▶ **PROVIDED INFORMATION**
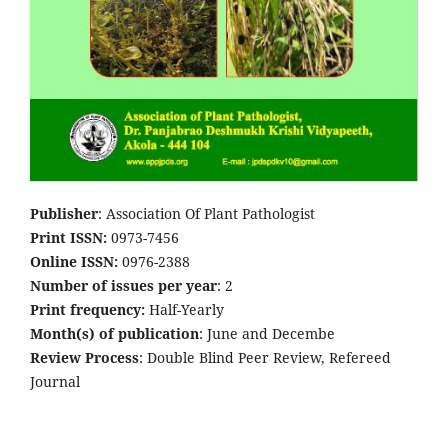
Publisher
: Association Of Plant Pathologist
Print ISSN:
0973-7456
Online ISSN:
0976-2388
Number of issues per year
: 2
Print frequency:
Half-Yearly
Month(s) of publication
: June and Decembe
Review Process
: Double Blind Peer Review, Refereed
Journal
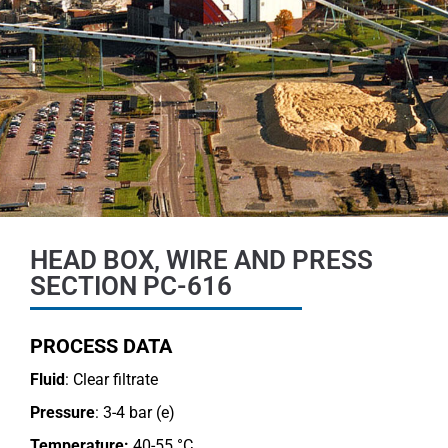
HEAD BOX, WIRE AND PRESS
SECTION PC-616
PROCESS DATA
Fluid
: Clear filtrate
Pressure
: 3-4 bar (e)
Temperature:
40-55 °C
---
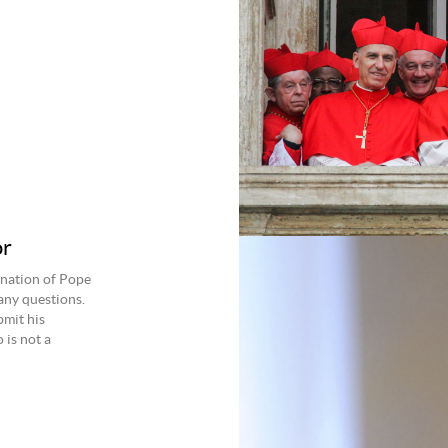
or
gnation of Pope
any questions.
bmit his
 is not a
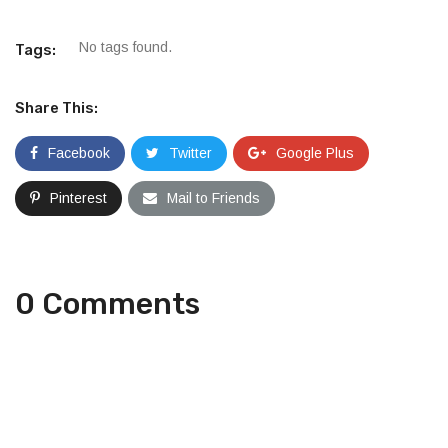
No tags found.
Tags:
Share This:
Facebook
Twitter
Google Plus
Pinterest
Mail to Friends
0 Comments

▶ **WORK ITEM**
Report, in full, every line of the items above that contains the string "Review". Case counts, so a match must have the same capitalization.

▶ **OUTPUT OF THE EXERCISE**
Review Process
: Double Blind Peer Review, Refereed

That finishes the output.